Барханный Залив, подставленный блюдцем под голубоватый свет, впитывал и возвращал его, дважды отражённый. Вставая и опадая грядами, барханы распускали пустыню по нитке и ткали навстречу пятикратному полнолунию.
Залив быстрее остыл у побережья. Любовников окатывало прибоем, песчинки не ранили век, но мутили зрение.

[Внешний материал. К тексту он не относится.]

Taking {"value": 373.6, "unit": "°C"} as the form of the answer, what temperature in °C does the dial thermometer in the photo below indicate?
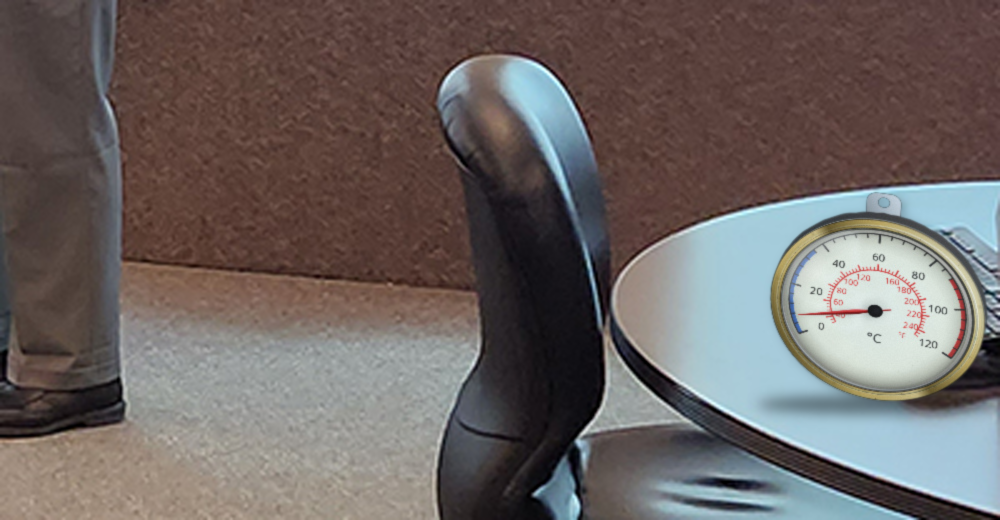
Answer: {"value": 8, "unit": "°C"}
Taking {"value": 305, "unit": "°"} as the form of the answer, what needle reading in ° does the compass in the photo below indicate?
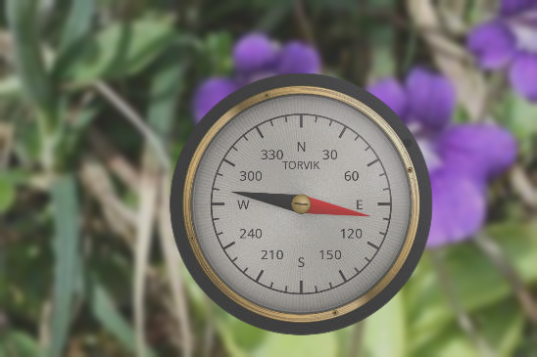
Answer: {"value": 100, "unit": "°"}
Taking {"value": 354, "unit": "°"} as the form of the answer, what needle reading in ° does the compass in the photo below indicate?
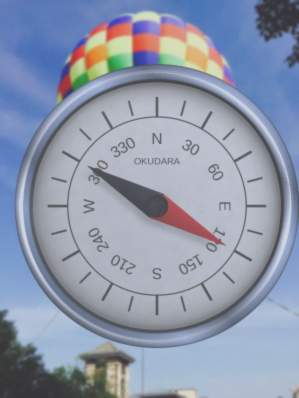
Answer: {"value": 120, "unit": "°"}
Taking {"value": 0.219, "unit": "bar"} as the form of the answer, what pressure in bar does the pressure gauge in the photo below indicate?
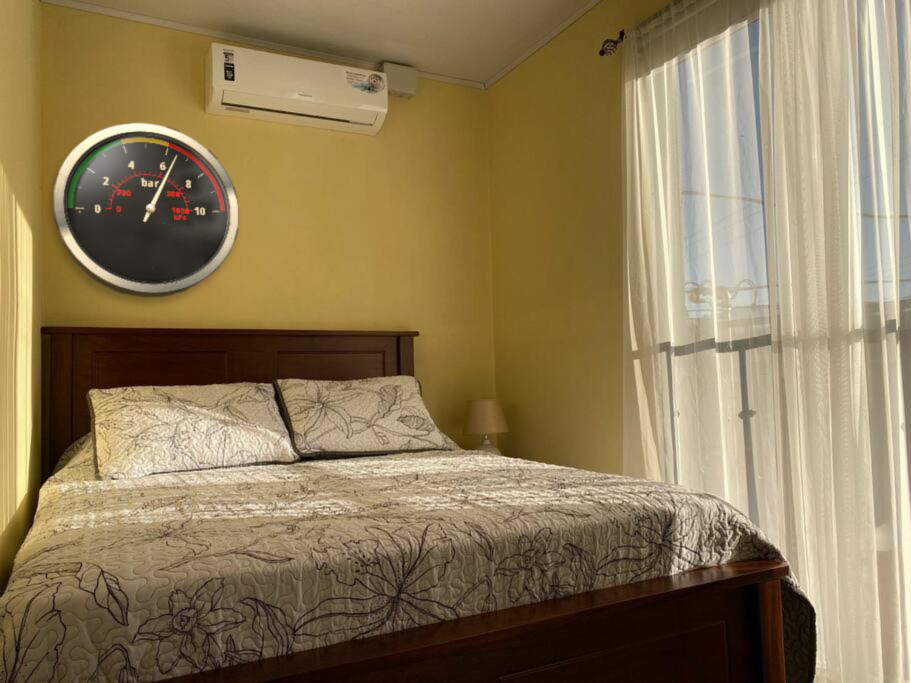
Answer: {"value": 6.5, "unit": "bar"}
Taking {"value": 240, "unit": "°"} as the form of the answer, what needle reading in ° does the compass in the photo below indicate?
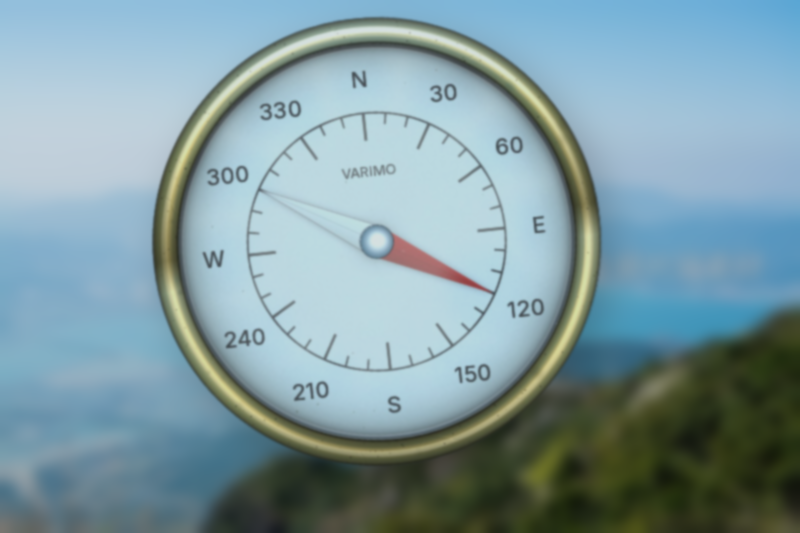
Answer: {"value": 120, "unit": "°"}
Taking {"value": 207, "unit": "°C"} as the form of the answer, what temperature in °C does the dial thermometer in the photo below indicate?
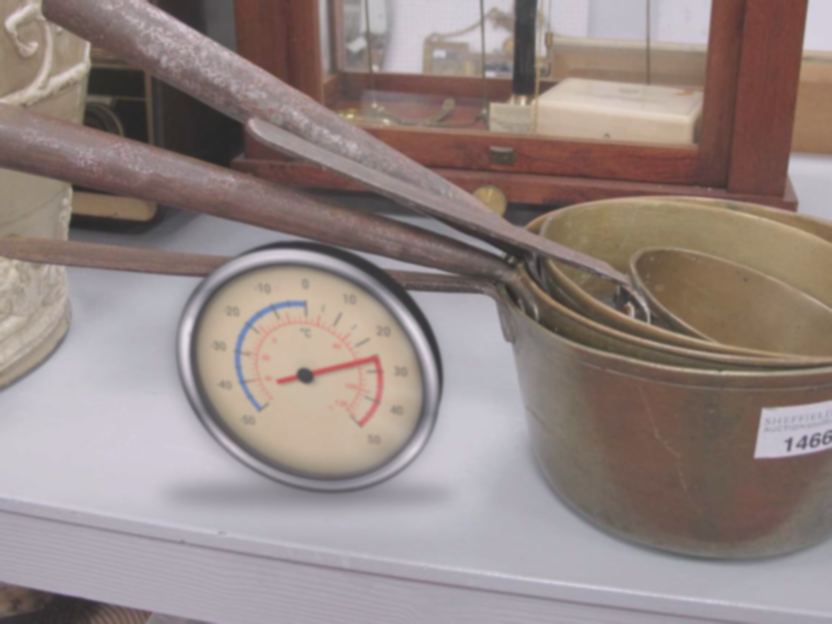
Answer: {"value": 25, "unit": "°C"}
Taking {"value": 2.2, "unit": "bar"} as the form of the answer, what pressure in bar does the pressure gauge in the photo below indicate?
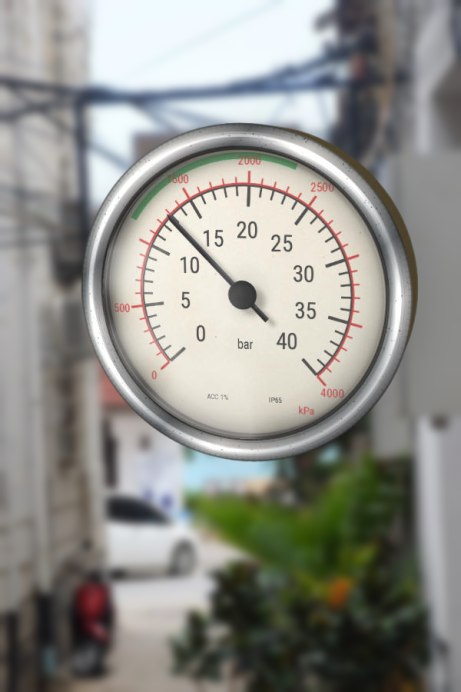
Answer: {"value": 13, "unit": "bar"}
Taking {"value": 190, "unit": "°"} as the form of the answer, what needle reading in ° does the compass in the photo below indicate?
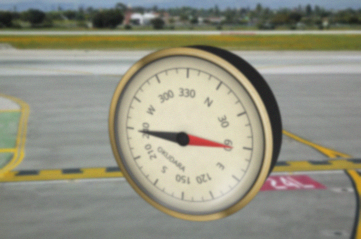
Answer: {"value": 60, "unit": "°"}
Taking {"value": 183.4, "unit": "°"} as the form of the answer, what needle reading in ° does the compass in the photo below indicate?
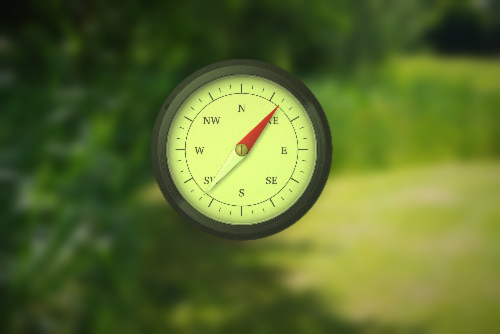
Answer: {"value": 40, "unit": "°"}
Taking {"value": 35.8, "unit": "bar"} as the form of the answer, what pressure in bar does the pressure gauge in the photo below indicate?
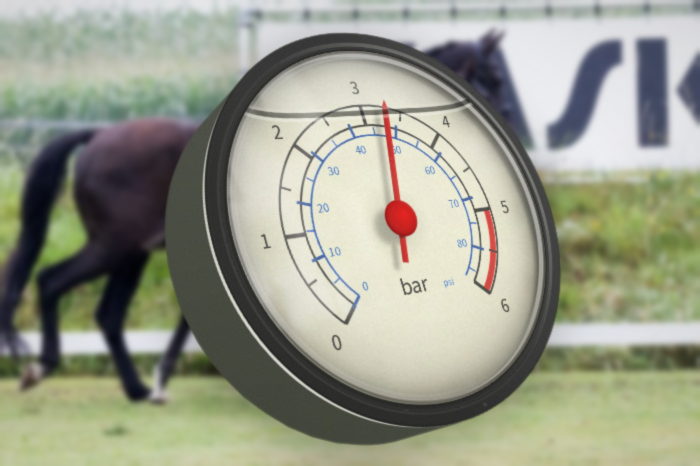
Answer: {"value": 3.25, "unit": "bar"}
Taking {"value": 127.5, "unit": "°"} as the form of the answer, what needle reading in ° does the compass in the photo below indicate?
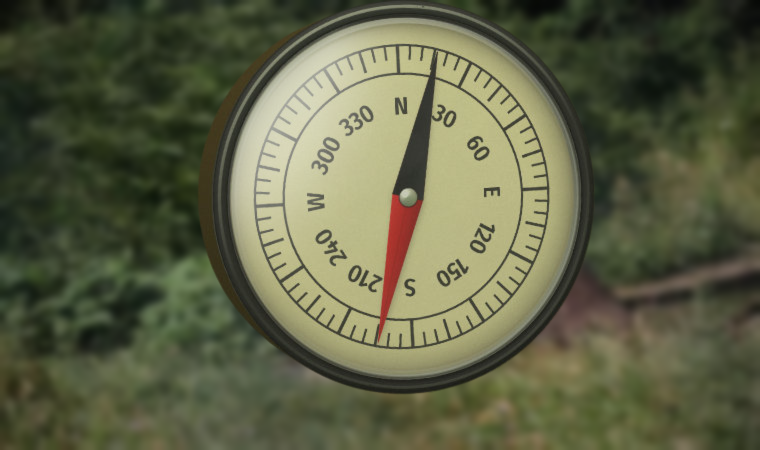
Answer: {"value": 195, "unit": "°"}
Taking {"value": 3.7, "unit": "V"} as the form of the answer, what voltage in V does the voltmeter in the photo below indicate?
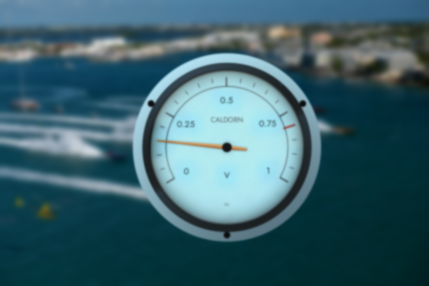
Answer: {"value": 0.15, "unit": "V"}
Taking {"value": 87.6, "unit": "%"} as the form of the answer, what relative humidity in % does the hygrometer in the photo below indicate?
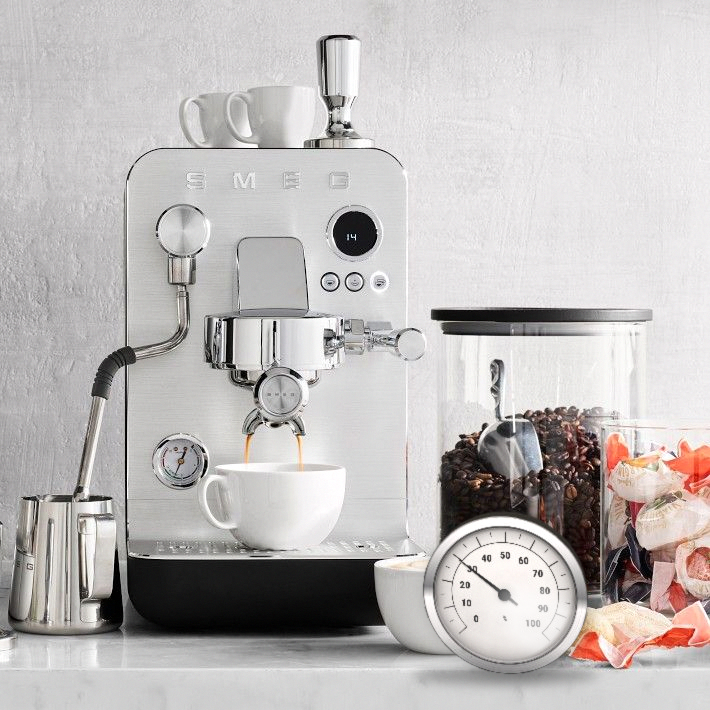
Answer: {"value": 30, "unit": "%"}
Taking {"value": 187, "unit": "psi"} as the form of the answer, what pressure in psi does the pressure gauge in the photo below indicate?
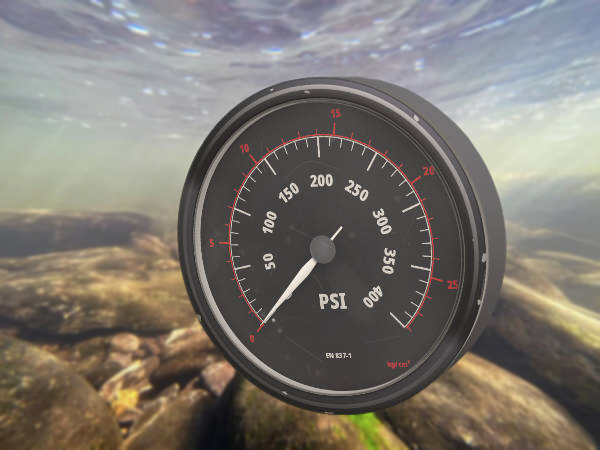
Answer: {"value": 0, "unit": "psi"}
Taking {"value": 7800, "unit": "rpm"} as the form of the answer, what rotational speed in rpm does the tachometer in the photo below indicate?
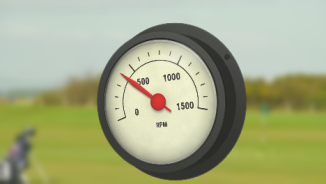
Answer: {"value": 400, "unit": "rpm"}
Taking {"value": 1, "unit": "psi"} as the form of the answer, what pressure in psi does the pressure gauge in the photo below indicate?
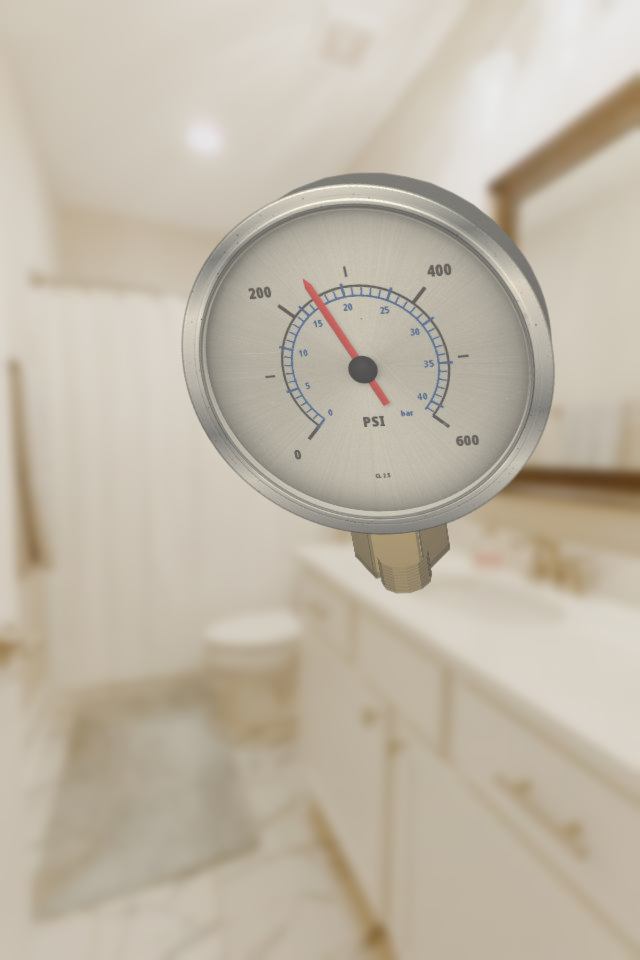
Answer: {"value": 250, "unit": "psi"}
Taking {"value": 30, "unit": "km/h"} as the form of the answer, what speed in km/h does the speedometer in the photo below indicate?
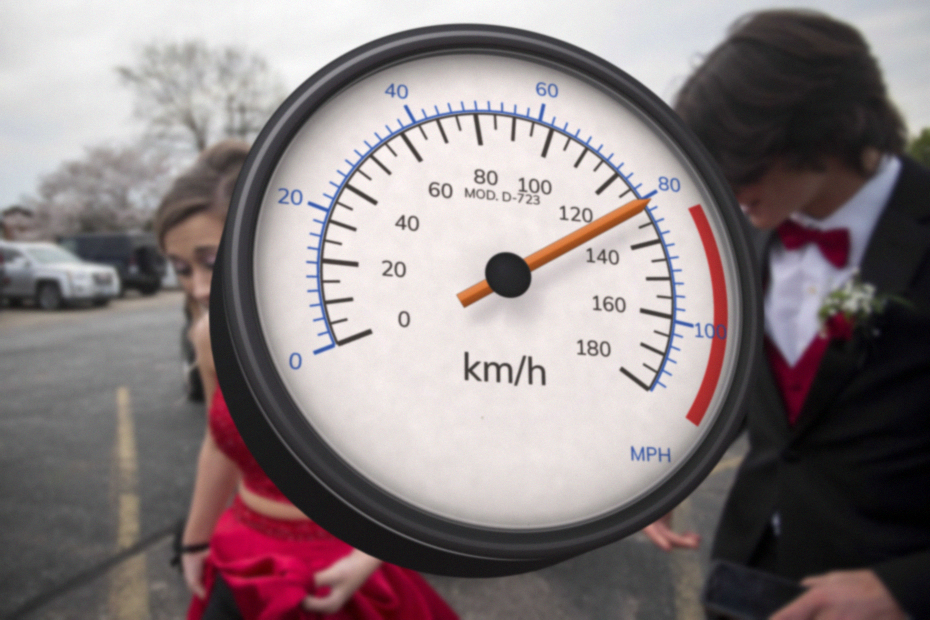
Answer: {"value": 130, "unit": "km/h"}
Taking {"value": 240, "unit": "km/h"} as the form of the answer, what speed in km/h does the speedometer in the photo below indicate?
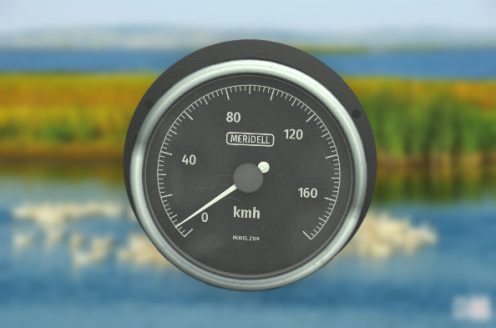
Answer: {"value": 6, "unit": "km/h"}
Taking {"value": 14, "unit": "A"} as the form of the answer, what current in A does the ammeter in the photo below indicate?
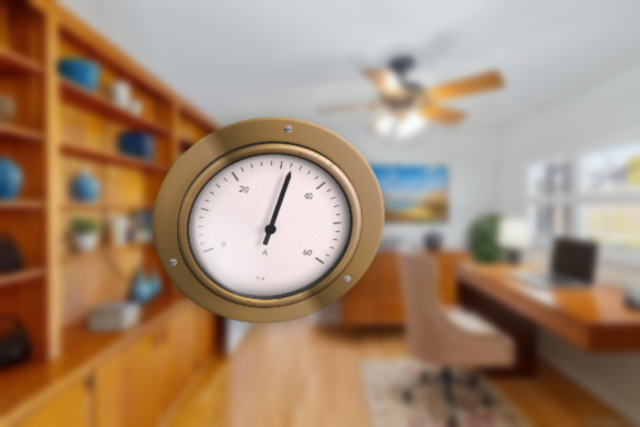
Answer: {"value": 32, "unit": "A"}
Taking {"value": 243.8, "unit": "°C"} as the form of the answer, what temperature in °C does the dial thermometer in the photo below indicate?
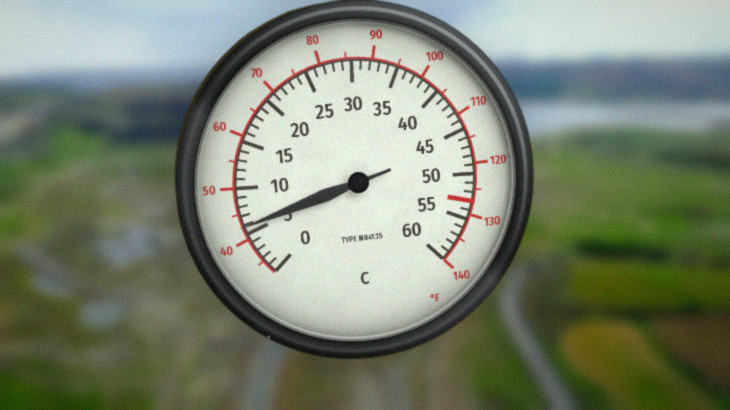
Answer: {"value": 6, "unit": "°C"}
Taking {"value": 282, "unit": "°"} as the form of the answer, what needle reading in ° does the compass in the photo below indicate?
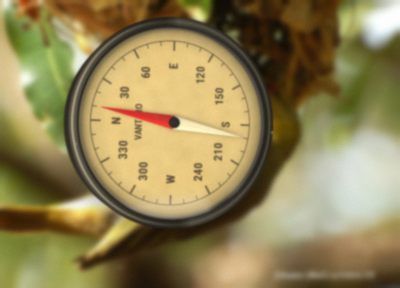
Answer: {"value": 10, "unit": "°"}
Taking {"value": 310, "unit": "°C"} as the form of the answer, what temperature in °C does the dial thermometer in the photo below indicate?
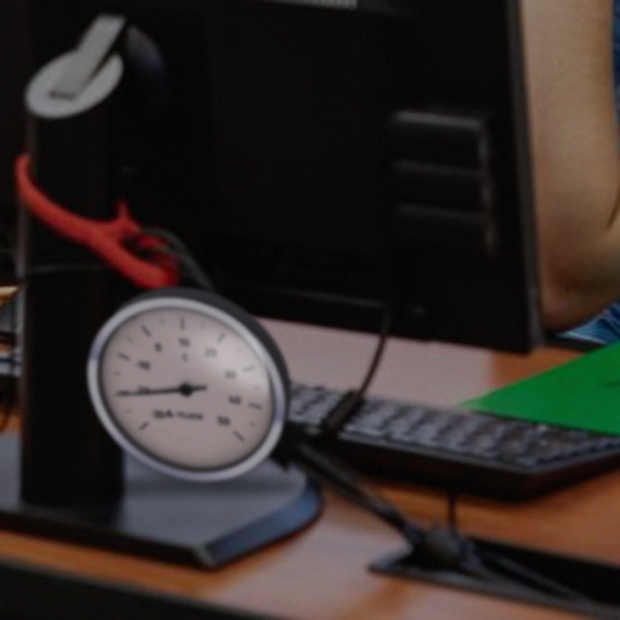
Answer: {"value": -20, "unit": "°C"}
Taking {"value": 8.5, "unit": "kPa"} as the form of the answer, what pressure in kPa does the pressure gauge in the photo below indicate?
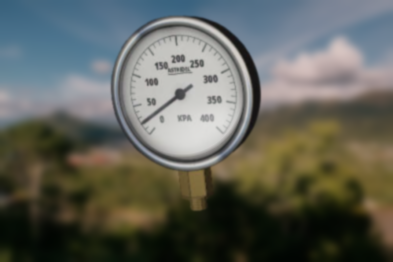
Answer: {"value": 20, "unit": "kPa"}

Вокруг лаумы круги, будто сквозь слёзы смотришь.
Прохлада вернула к жизни, но Эдгар был не в себе. Он был уверен, что не отличается от барханных волн, не имеет воли, что бёдра двигаются как прибой, а голубоватый свет испаряет его.
Усмехнулся, всплыло: "Это называется сублимация - переход из твёрдого состояния в газообразное, минуя жидкое. Только это не сублимация".
Шелуха облетела. Эдгар остался мальчиком, подростком, едва-едва познавшим волнение, но не утоление его.
Вспомнил!
Колесо обозрения... Пытка медленного вознесения на колесе, чей диаметр прибывает. Эдгар не помнил возврата, не помнил, терял ли сознание. Сняли его или своими ногами ушёл? Ужас запомнился ужасом и ничем больше.
Он стоял. Стоя ждал смерти. Руки свело на железном поручне. Боковой ветер свистел и мотал. Взрослый стал бы молиться или проклинать. Эдгар зажмурился и начал считать до ста. Затем - повторять всё заученное подряд, гуманитарий и сын гуманитариев, что задавали, что запихивали в голову. Определения, аксиомы, формулы, стихи. На родном, на чужих языках, на староанглийском. Не понимая смысла слов.
И там, - там! - его настигло неопределённое, настойчивое беспокойство возбуждения. Оно росло вместе с поворотом ажурной громады колеса. Твердь предала, стала смертью, карающая железяка - последней опорой. Мир перевернулся, подростковое возбуждение накатывало до тошноты. Скрежет ржавого металла, предсмертный ужас, удары ветра взращивали и выпивали его неуместное, абсурдное возбуждение.
Строка за строкой, слово за словом, рывок за рывком маленького существа. Мышонок выглянул и побежал, прокладывая лёгкую стёжку в снегах. Стыдя себя, убеждая.
"Открой же глаза. Посмотри в небо, вокруг сверху оглядись: как она, земля? Далеко ли, докуда видать? Вытрись, хоть рукавом".
Сквозь мокрые ресницы земля не очень-то и отличалась от неба, белая, серая, пасмурная. Не особо много и рассмотрел. Повалил частый снег, поставил многоточие. Эдгар обмороженными пальцами сжимал поручень и летел сквозь встречные хлопья.
Он так явственно ощутил снегопад, что засомневался, сердце останавливается или поднялся ночной ветер? Холодный ветер ночной.
- У меня жуткие глюки, - тихо, неожиданно для себя самого, признался Эдгар.
- Пенталуние-же-над-барханами-пенталуние, - цикадой отозвалась лаума.
Над барханным заливом всегда так. Подростки нарочно приходят, ржать, шугаться и кайфовать.